What Was Wrong With v1

check the old version here: WhatsApp expense automation

v1 was an “all-in-one” service: WhatsApp session management, message parsing, OCR/AI calls, and Google Sheets writes lived in a single Node runtime. That meant:

  • Chromium as a hard dependency (fragile, slow to start, high RAM usage).
  • Single point of failure (one crash takes everything down).
  • Tight coupling between WhatsApp ingestion and business logic.
  • Operational friction for updates, restarts, and debugging.

What Changed In v2

v2 separates responsibilities:

  • GoWA (connector): maintains WhatsApp connectivity and emits events.
  • Go listener + parser (this project): receives webhooks, evaluates conditions, parses chat/media, and syncs to Google Sheets.
  • Webhook contract: both services communicate via HTTP webhooks (inbound events + outbound actions/acks).

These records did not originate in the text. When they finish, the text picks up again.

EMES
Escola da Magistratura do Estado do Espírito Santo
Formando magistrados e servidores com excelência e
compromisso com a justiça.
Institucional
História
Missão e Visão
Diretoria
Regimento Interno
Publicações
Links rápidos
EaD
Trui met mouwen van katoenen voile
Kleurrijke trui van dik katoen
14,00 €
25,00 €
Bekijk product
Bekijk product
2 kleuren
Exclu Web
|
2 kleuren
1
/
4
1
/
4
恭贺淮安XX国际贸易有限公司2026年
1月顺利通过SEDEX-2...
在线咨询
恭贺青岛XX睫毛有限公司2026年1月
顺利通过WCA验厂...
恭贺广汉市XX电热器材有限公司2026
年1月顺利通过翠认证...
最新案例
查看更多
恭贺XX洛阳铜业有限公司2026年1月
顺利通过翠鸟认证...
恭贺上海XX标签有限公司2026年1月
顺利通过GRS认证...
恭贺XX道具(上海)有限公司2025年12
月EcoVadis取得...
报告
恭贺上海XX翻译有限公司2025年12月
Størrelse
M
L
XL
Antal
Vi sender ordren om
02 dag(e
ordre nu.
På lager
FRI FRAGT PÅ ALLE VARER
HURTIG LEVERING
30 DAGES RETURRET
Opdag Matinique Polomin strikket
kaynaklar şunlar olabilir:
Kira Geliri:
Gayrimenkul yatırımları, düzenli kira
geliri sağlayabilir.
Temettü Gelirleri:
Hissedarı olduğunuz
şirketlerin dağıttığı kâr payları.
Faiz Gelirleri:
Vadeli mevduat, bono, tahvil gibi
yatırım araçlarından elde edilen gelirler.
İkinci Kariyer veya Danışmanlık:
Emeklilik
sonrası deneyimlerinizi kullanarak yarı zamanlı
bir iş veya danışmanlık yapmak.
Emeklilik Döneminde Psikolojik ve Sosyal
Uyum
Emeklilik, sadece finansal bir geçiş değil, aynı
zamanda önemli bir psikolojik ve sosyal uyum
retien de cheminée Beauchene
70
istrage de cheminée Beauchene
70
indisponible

This keeps the WhatsApp transport layer and the business logic independent, making the whole pipeline easier to maintain.

Key Improvements

  • No browser automation: removes Puppeteer/Headless Chrome from the runtime entirely.
  • Lean resource profile: better fit for always-on deployment in a home lab.
  • Clear boundaries: connector vs. app logic, with webhooks as the interface.
  • Safer execution: the listener only runs when conditions match (e.g., allowed chats, commands, or message types).

Runtime Impact (Real Observability)

Reflection

The biggest takeaway from this rewrite was that architecture is a feature. The user experience stays the same—“log expenses by chatting”—but the system behind it is now built to be run continuously, observed, and improved without fighting its own dependencies.